By William Hjorstberg
Publisher: Open Roads Media
Pub. Date: May 12th, 2014
Rating: 2 out of 5 stars
I asked my friend, “When did I tell him I would do that?”
“While you were milking his cows, around 2 in the morning."
“But I don’t know how to milk cows!”
“You’re telling me,” my friend said.
I am not one to renege on even a drunken and stoned promise. So I went with my new farmer friend and we sold his hay. We had a great time. Afterwards we went to a hole in the wall restaurant where we had the locally prescribed hangover cure of chicken soup and a Coke with a raw egg in it. Yes, the hangover cure worked almost immediately, in case you were wondering.
I guess I was lucky compared to Tod the protagonist in Mañana who, after his first time using heroin, wakes up next to a dead prostitute with her throat slit. All the others, a seedy group of dealers and gangster types, are gone along with Tod’s girlfriend Linda. It is up to Tod to find out who killed the girl. For all he knows, it could have been him. But his main goal is to find his girlfriend to see if she left willingly or was kidnapped. What follows is a journey to the dark side of the 70s counterculture and the underbelly of gang life in Mexico.
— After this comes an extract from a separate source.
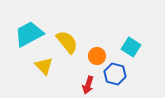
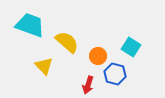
cyan trapezoid: moved 1 px right, 9 px up; rotated 48 degrees clockwise
yellow semicircle: rotated 10 degrees counterclockwise
orange circle: moved 1 px right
It’s too bad it isn’t interesting. Hjorstberg at his best is a talented writer whose gritty style glows with atmosphere and emotion. He was at his best in his novel, Falling Angel, whose plot most people are familiar with due to its retelling in the movie Angel Heart. Mañana is not the writer’s best. The gritty style is still there but there is no investment in the characters. Tod is meant to be sincere and inexperienced but just comes out stupid and self-centered. We do not meet Linda until the end but what we find is a jarring reversal with no real explanation. The rest of the characters are essentially colorful but stereotypical gangsters and drug leaders. Then there is the pace. Aside from the straight-to-the-plot first chapter, it moves really slowly to the point that we wonder about Tod’s motivation. The back story with Tod and Linda is visited but it offers no revelations and drags the story even more. While the atmosphere is dark, it just doesn’t ring true that these two naive tourists would find themselves in a situation like this. Without that bit of information, the rest of the tale becomes too big to swallow.
I will give the author credit for setting the stage though, he writes about a dark side to the Mexico in the 70, a region and area that most authors describe nostalgically. There is no nostalgia in Hjorstberg’s Mexico, just criminal deals and betrayals. Yet that theme doesn’t take hold enough for me to immerse myself in the dark. While there is no denying Hjorstberg is a skilled writer, Mañana is ultimately a major disappointment.